## EXERCISE GOAL
Copy every line of the records below character for character, leaving out the pictures.

[Dataset excerpt]
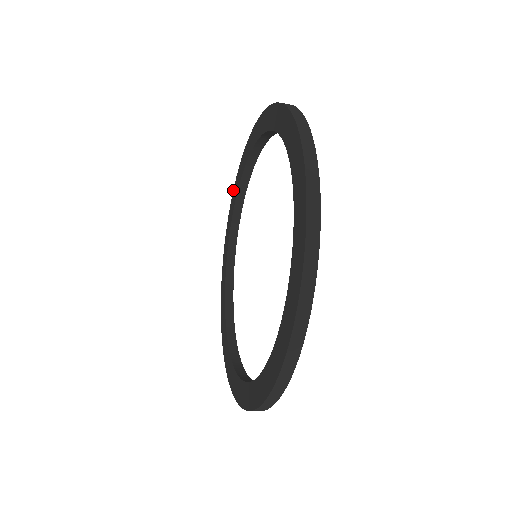
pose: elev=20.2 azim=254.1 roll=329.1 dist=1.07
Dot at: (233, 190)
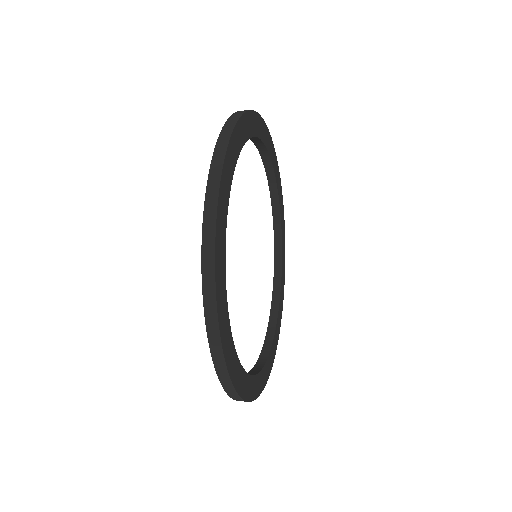
Dot at: occluded
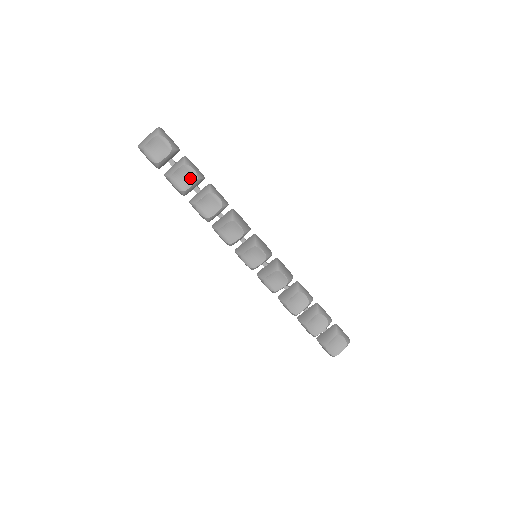
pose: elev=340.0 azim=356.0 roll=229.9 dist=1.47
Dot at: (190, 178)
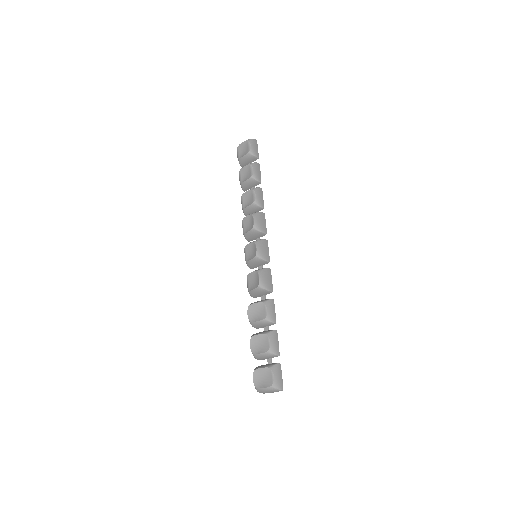
Dot at: (249, 175)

## THE RESPONSE
pose: elev=20.2 azim=254.1 roll=329.1 dist=1.07
Dot at: (233, 190)
Dot at: occluded
pose: elev=340.0 azim=356.0 roll=229.9 dist=1.47
Dot at: (190, 178)
Dot at: (249, 175)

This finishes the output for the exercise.